Insofar as Citi and AIG goes, the situation those two are in have nothing whatsoever to do with TARP or any other government aid. Without that aid both would be in bankruptcy. The share price certainly would not be any higher.
There isn't much of a point in having the government take over the entities when the chain reaction that would be caused by their complete failure would likely cost the taxpayer a lot more then the money the government has already pumped in. I'd love to see AIG ripped apart but not until as much of their derivatives portfolio as possible is taken down. Otherwise the counterparty risk will create a chain-reaction of additional failures and people will realize that, hey, maybe it wasn't such a good idea as they thought it would be! In fact I think we are down to the point where only AIG, Citi, and BofA have derivative portfolios large enough to create a world-wide systemic chain reaction if they go down like Leman did. That's actually an improvement!
In anycase, if TARP could be said to be bad for the rest of the big banks, the reason would be more along the lines of the hysteria being promulgated by the media. If TARP weren't around I'm sure the media would find other punching bags to fuel their hysteria with.

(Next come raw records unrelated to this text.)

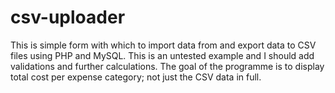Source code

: # csv-uploader
This is simple form with  which to import data from and export data to CSV files using PHP and MySQL. 
This is an untested example and I should add validations and further calculations.
The goal of the programme is to display total cost per expense category; not just the CSV data in full.
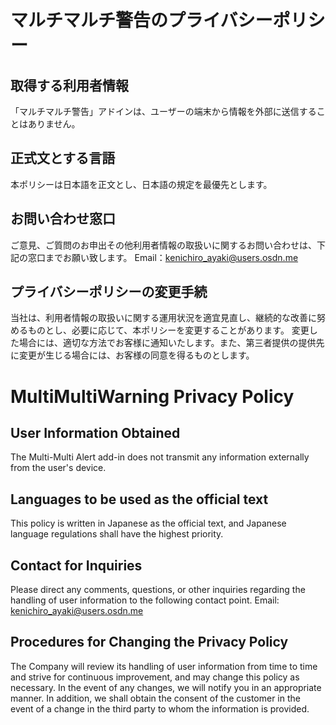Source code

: # マルチマルチ警告のプライバシーポリシー

## 取得する利用者情報

「マルチマルチ警告」アドインは、ユーザーの端末から情報を外部に送信することはありません。

## 正式文**とする言語**

本ポリシーは日本語を正文とし、日本語の規定を最優先とします。

## お問い合わせ窓口

ご意見、ご質問のお申出その他利用者情報の取扱いに関するお問い合わせは、下記の窓口までお願い致します。
Email：[kenichiro_ayaki@users.osdn.me](mailto:kenichiro_ayaki@users.osdn.me)

## プライバシーポリシーの変更手続

当社は、利用者情報の取扱いに関する運用状況を適宜見直し、継続的な改善に努めるものとし、必要に応じて、本ポリシーを変更することがあります。
変更した場合には、適切な方法でお客様に通知いたします。また、第三者提供の提供先に変更が生じる場合には、お客様の同意を得るものとします。

# MultiMultiWarning Privacy Policy
## User Information Obtained
The Multi-Multi Alert add-in does not transmit any information externally from the user's device.

##  Languages to be used as the official text
This policy is written in Japanese as the official text, and Japanese language regulations shall have the highest priority.

## Contact for Inquiries
Please direct any comments, questions, or other inquiries regarding the handling of user information to the following contact point. Email: kenichiro_ayaki@users.osdn.me

##  Procedures for Changing the Privacy Policy
The Company will review its handling of user information from time to time and strive for continuous improvement, and may change this policy as necessary. In the event of any changes, we will notify you in an appropriate manner. In addition, we shall obtain the consent of the customer in the event of a change in the third party to whom the information is provided.
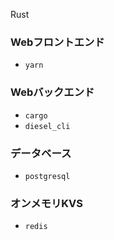 Rust

### Webフロントエンド
- `yarn`
### Webバックエンド
- `cargo`
- `diesel_cli`
### データベース
- `postgresql`
### オンメモリKVS
- `redis`
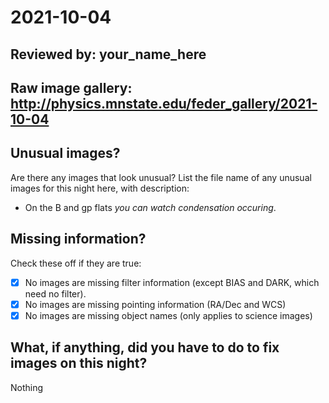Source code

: # 2021-10-04

## Reviewed by:   your_name_here

## Raw image gallery: http://physics.mnstate.edu/feder_gallery/2021-10-04

## Unusual images?

Are there any images that look unusual? List the file name of any unusual images for this night here, with description:

+ On the B and gp flats *you can watch condensation occuring*.

## Missing information?

Check these off if they are true:

- [x] No images are missing filter information (except BIAS and DARK, which need no filter).
- [x] No images are missing pointing information (RA/Dec and WCS)
- [x] No images are missing object names (only applies to science images)

## What, if anything, did you have to do to fix images on this night?

Nothing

That said, I think most of the remaining bigger banks, like Wells, would rather just be given a credit line with the government that they can then choose not to actually use. It's kinda silly to be paying 5%/yr in interest on money that can't actually be used to further the interests of the bank beyond shoring up its balance sheet.
-Matt
If you think different; you did not read the legislation.
Band aids do not re-mediate gaping wounds. The Worst Is Yet To Come.